- [TAREFAS ESCRITAS]
[1] Reescreva o trecho do texto sobre Art Blakey que começa nas palavras "O professor entra" e termina depois de "Horace Silver? Presente!", substituindo "professor" por "mestre".
[2] Dê continuidade ao texto sobre Art Blakey a partir do ponto em que ele termina.

- [TEXTO DE ORIGEM]
NOME: ART BLAKEY. PROFISSÃO: REITOR DA UNIVERSIDADE DO JAZZ
Música e outras coisas

NOME: ART BLAKEY. PROFISSÃO: REITOR DA UNIVERSIDADE DO JAZZ


O professor entra na sala de aula, ajeita os óculos sobre o nariz e olha ao redor. Dá um sorriso discreto para si mesmo, abre a lista de freqüência e começa a chamada:


- Horace Silver? Presente!


- Clifford Brown? Presente!


- Lou Donaldson? Presente!


- Curley Russell? Presente!


- Kenny Dorham? Presente!


- Hank Mobley? Presente!


- Doug Watkins? Presente!


- Jackie McLean? Presente!


- John Gilmore? Presente!


- Benny Golson? Presente!


- Barney Willen? Presente!


- Johnny Griffin? Presente!


- Wayne Shorter? Presente!


- Donald Byrd? Presente!


- Lee Morgan? Presente!


- Freddie Hubbard? Presente!


- Bill Hardman? Presente!


- Chuck Maggione? Presente!


- Wynton Marsalis? Presente!


- Bobby Timmons? Presente!

(Itens de dados)
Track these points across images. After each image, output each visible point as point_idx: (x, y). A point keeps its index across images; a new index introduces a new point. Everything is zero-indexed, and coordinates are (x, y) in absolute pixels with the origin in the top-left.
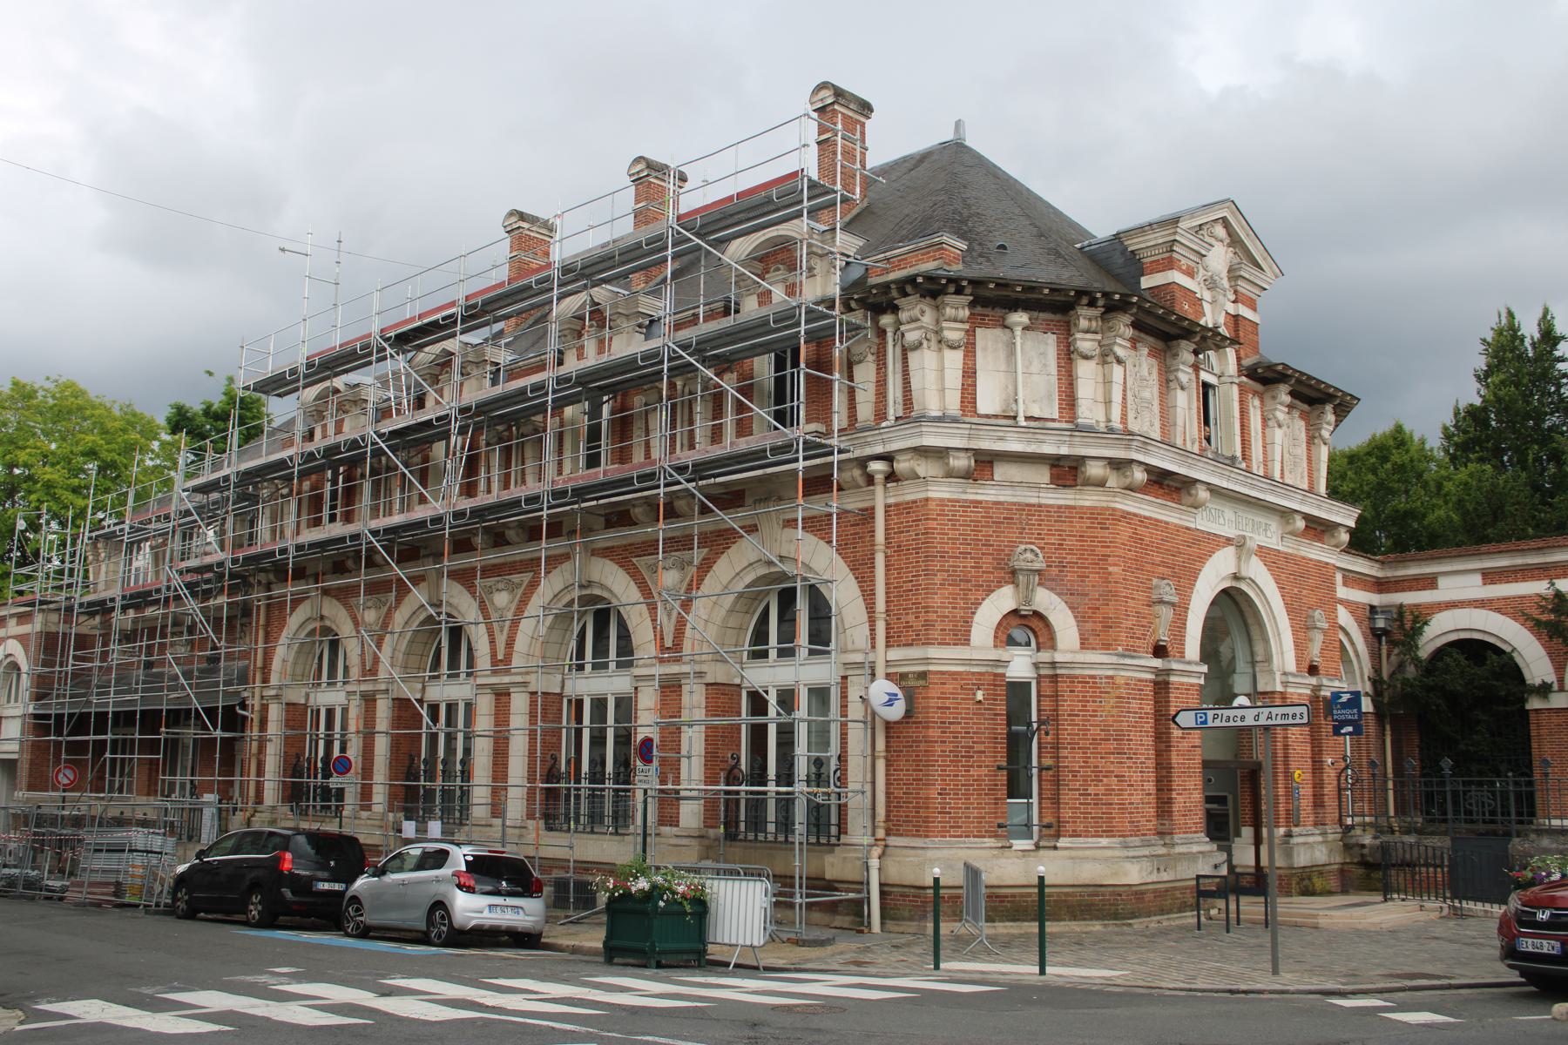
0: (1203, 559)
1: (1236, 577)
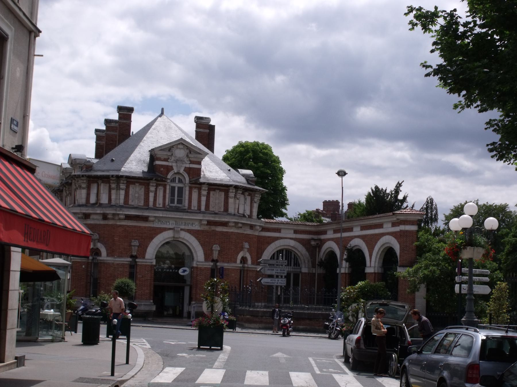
0: (156, 234)
1: (174, 237)
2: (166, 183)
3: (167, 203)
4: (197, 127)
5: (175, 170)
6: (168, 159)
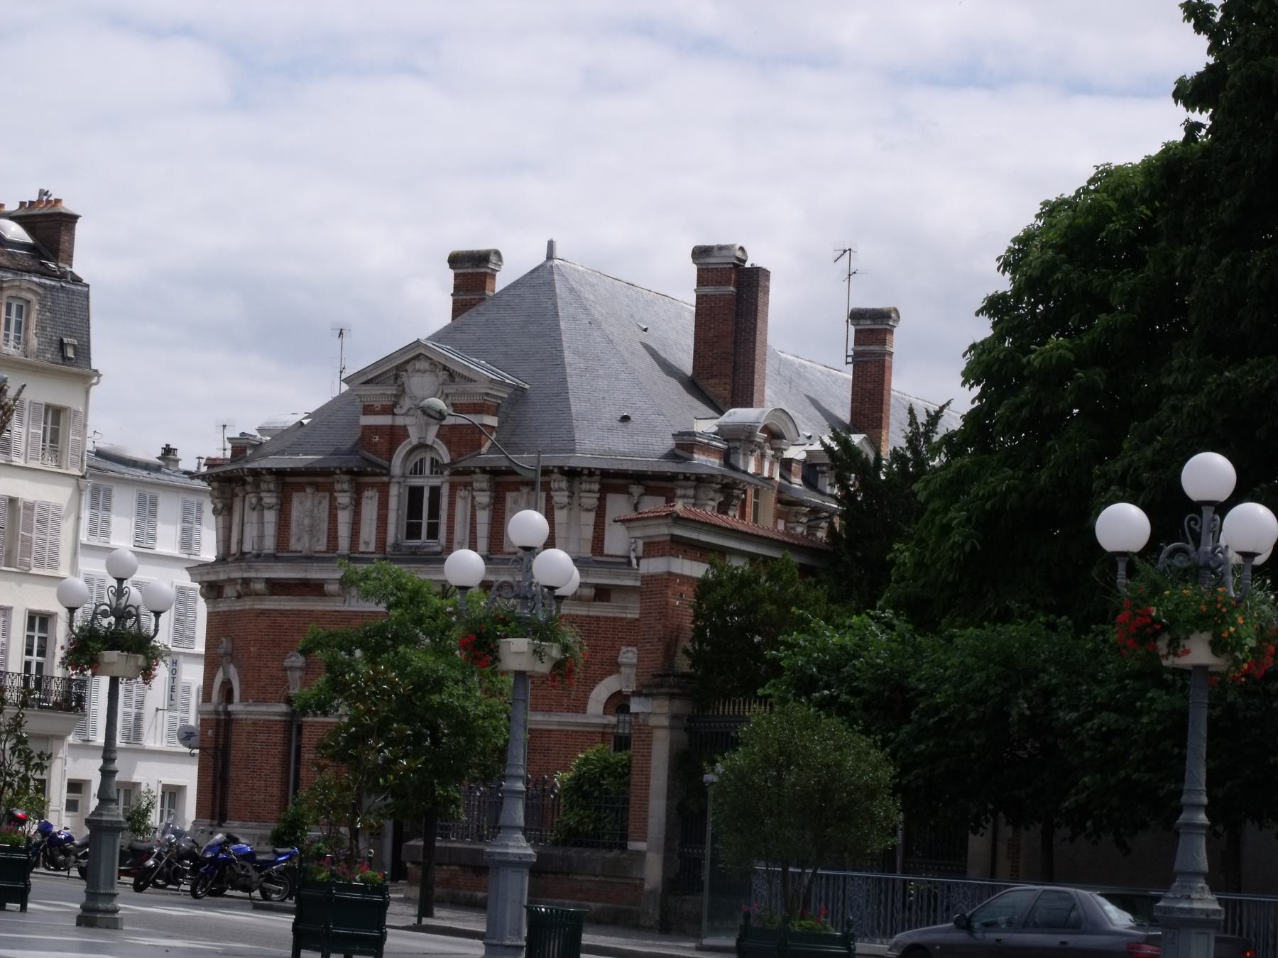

- [RESULTADOS POR TAREFA]
[1]
O mestre entra na sala de aula, ajeita os óculos sobre o nariz e olha ao redor. Dá um sorriso discreto para si mesmo, abre a lista de freqüência e começa a chamada:


- Horace Silver? Presente!

[2]
- Cedar Walton? Presente!


- Lucky Thompson? Presente!


- John Hicks? Presente!


- Keith Jarrett? Presente!


- Valery Ponomarev? Presente!


- Curtis Fuller? Presente!


- Reggie Workman? Presente!


- James Williams? Presente!


- Wallace Rooney? Presente!


- Terence Blanchard? Presente!


- Mulgrew Miller? Presente!


- Peter Washington? Presente!


- Lonnie Plaxico? Presente!


- George Cables? Presente!


Bom, a aula já poderia começar e o seu título bem que poderia ser: “como montar a maior usina de talentos da história do jazz e permanecer na crista da onda por quase 35 anos?”. Nenhum outro ser humano poderia responder a essa pergunta com mais propriedade que o professor Arthur Blakey. Não, não... não apenas professor! Se há um título que Mr. Blakey merece é o de reitor. Reitor da Universidade do Jazz. Conheçamos um pouco de sua trajetória!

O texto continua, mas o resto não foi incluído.